Your task -> Give only the number of lines below that contain the word "they".

Materials provided below:

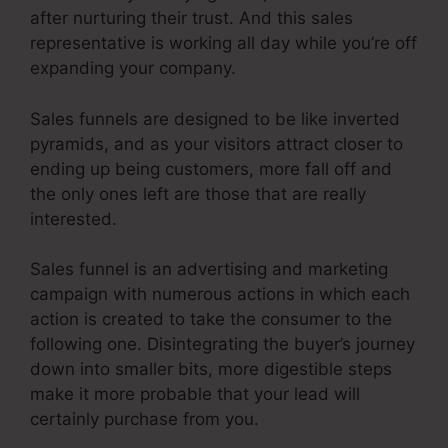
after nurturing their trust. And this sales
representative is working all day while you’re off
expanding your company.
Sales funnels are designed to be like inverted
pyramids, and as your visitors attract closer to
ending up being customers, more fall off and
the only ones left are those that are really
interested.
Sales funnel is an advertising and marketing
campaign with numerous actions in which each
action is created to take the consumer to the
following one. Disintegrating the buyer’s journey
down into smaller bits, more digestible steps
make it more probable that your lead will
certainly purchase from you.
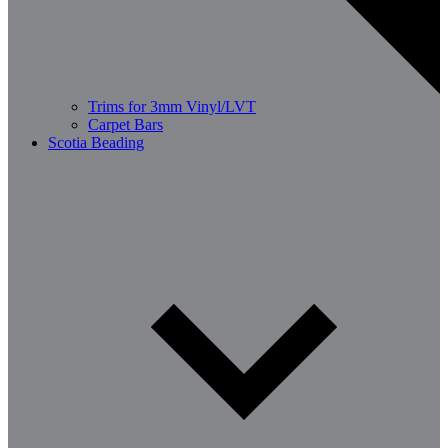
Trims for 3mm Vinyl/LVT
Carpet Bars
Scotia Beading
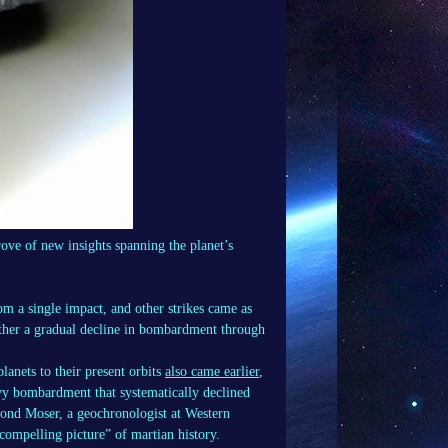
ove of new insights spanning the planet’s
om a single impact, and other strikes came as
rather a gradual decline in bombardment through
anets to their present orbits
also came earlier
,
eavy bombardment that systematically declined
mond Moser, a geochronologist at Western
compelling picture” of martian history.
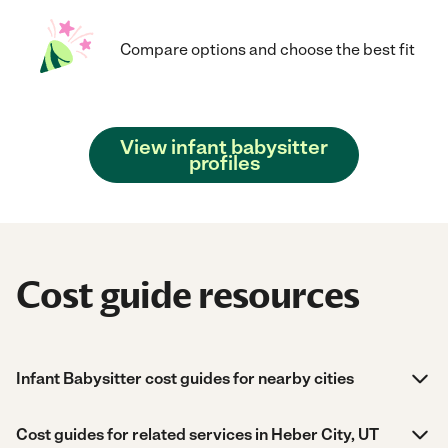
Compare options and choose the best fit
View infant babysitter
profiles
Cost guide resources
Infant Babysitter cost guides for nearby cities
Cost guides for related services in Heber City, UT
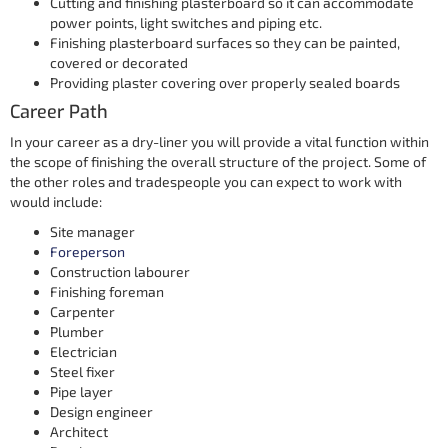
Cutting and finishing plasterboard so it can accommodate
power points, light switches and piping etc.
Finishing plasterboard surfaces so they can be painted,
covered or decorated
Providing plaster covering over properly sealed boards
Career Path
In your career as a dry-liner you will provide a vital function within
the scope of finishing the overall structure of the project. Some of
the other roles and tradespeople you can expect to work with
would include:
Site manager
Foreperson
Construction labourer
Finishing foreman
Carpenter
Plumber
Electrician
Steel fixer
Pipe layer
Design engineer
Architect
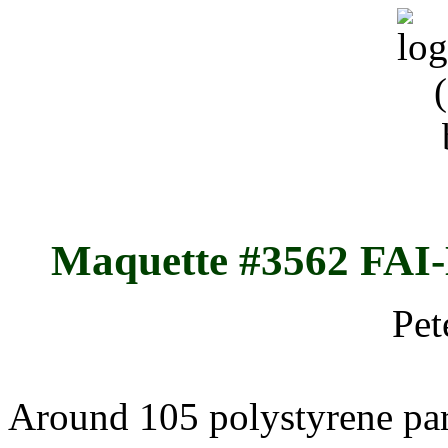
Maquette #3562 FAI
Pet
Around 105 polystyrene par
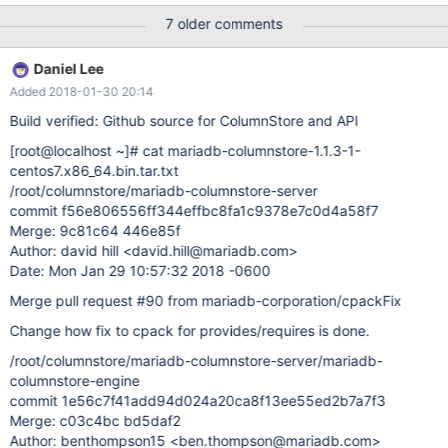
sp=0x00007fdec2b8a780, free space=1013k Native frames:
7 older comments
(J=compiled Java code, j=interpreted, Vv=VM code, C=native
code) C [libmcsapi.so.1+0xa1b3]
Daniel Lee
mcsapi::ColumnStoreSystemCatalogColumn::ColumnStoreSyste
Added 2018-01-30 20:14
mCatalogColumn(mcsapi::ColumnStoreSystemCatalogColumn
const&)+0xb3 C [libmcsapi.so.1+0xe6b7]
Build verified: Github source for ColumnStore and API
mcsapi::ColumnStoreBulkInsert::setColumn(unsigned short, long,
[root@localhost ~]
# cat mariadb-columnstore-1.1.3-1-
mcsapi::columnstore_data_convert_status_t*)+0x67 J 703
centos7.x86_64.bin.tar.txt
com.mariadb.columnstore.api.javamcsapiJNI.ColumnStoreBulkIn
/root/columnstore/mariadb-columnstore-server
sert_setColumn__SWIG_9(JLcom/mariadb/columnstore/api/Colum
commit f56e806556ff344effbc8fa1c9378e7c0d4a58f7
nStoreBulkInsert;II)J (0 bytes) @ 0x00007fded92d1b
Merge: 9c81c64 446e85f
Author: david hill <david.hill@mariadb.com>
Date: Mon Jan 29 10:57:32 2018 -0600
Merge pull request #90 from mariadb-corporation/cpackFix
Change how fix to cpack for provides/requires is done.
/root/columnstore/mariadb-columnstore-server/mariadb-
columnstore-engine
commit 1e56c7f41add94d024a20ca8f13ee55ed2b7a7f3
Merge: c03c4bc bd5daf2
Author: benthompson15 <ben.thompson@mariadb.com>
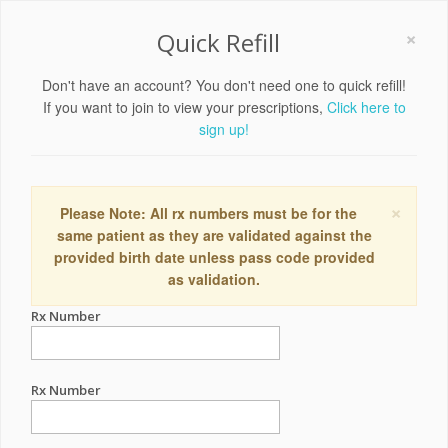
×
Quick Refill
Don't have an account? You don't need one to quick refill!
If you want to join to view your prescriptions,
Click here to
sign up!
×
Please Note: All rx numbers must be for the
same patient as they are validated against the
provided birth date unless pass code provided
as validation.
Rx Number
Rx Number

End of Materials provided.

Solution to this problem -> 2